The [notebook](report.ipynb) we are working with defines these, if you would like to take inspiration.

In [3]:
%%time
exporter_pdf = PDFExporter(config=c_embed)
pdf, _ = exporter_pdf.from_filename("report.ipynb")
type(pdf), len(pdf), pdf[:16]

CPU times: total: 438 ms
Wall time: 15.7 s


(bytes, 15908, b'%PDF-1.5\n%\xe4\xf0\xed\xf8\n1')

In [4]:
%%time
exporter_notebook = NotebookExporter(config=c_embed)
notebook, _ = exporter_notebook.from_filename("report.ipynb")
type(notebook), len(notebook), notebook[:16]

CPU times: total: 719 ms
Wall time: 733 ms


(str, 1330, '{\n "cells": [\n  ')

Our notebook is a JSON string, let's make it a `bytes`  string.

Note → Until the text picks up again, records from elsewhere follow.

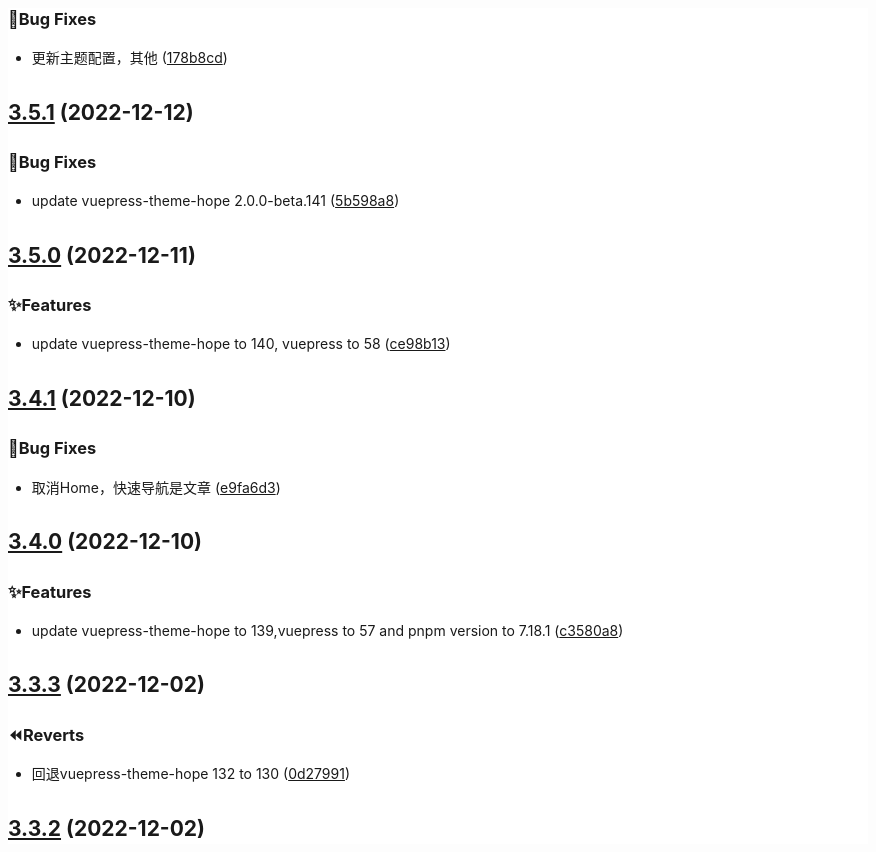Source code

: ### 🐛Bug Fixes

- 更新主题配置，其他 ([178b8cd](https://github.com/topjf/topjf/commit/178b8cd4ba185f8f55ed1ddb3a4babeaf5f69073))

## [3.5.1](https://github.com/topsjf/topsjf/compare/v3.5.0...v3.5.1) (2022-12-12)

### 🐛Bug Fixes

- update vuepress-theme-hope 2.0.0-beta.141 ([5b598a8](https://github.com/topsjf/topsjf/commit/5b598a8107e8b6fd809148ea85a5b77789c90435))

## [3.5.0](https://github.com/topsjf/topsjf/compare/v3.4.1...v3.5.0) (2022-12-11)

### ✨Features

- update vuepress-theme-hope to 140, vuepress to 58 ([ce98b13](https://github.com/topsjf/topsjf/commit/ce98b13f07f2697a1798d0b57223d40eabf8dac8))

## [3.4.1](https://github.com/topsjf/topsjf/compare/v3.4.0...v3.4.1) (2022-12-10)

### 🐛Bug Fixes

- 取消Home，快速导航是文章 ([e9fa6d3](https://github.com/topsjf/topsjf/commit/e9fa6d3442bf8801a97b85aaf580b2d7db511068))

## [3.4.0](https://github.com/topsjf/topsjf/compare/v3.3.3...v3.4.0) (2022-12-10)

### ✨Features

- update vuepress-theme-hope to 139,vuepress to 57 and pnpm version to 7.18.1 ([c3580a8](https://github.com/topsjf/topsjf/commit/c3580a84d8456c753606b2db6418286e9cf3954b))

## [3.3.3](https://github.com/topsjf/topsjf/compare/v3.3.2...v3.3.3) (2022-12-02)

### ⏪️Reverts

- 回退vuepress-theme-hope 132 to 130 ([0d27991](https://github.com/topsjf/topsjf/commit/0d279910d2d2c0575169651b3068712e3c6c3b46))

## [3.3.2](https://github.com/topsjf/topsjf/compare/v3.3.1...v3.3.2) (2022-12-02)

Thanks to the [JSON specification](https://datatracker.ietf.org/doc/html/rfc7159), we know this byte string must be encoded to UTF-8.

In [5]:
notebook_bytes = notebook.encode("utf-8")
notebook_bytes[:16]

b'{\n "cells": [\n  '

## Step 2: put together the *master* document

The Python environment is perfect for configuring a more complex preprocessing nbconvert pipeline.

In [6]:
c_master = Config()
c_master.Exporter.preprocessors = ["nbconvert_inline_artifacts.ArtifactInlinePreprocessor"]
c_master.ArtifactInlinePreprocessor.artifacts = {
    "pdf": {"mime_type": "application/pdf", "content": pdf},
    "notebook": {"mime_type": "application/vnd.jupyter", "content": notebook_bytes}
}

In [7]:
path_master = Path("report.html")

In [8]:
%%time
exporter_master = HTMLExporter(config=c_master)
with path_master.open(mode="wb") as file:
    master, _ = exporter_master.from_filename("report.ipynb")
    assert isinstance(master, str)
    file.write(master.encode("utf-8"))

CPU times: total: 766 ms
Wall time: 762 ms


In [9]:
assert path_master.is_file()
path_master.stat().st_size

600305

For such mostly-text files, most of the file mass stems from the incorporation of styling content that nbconvert itself generates when converting a Jupyter notebook to a HTML file. However, as soon as a notebook starts containing any significant binary images, videos or anything of the sort, one may presume that the inlining of alternative versions would multiply the mass of the master document. The author should be conscious of this trade-off and evaluate whether network connectivity or storage capacity costs the most in their computing environment and for their content distribution context.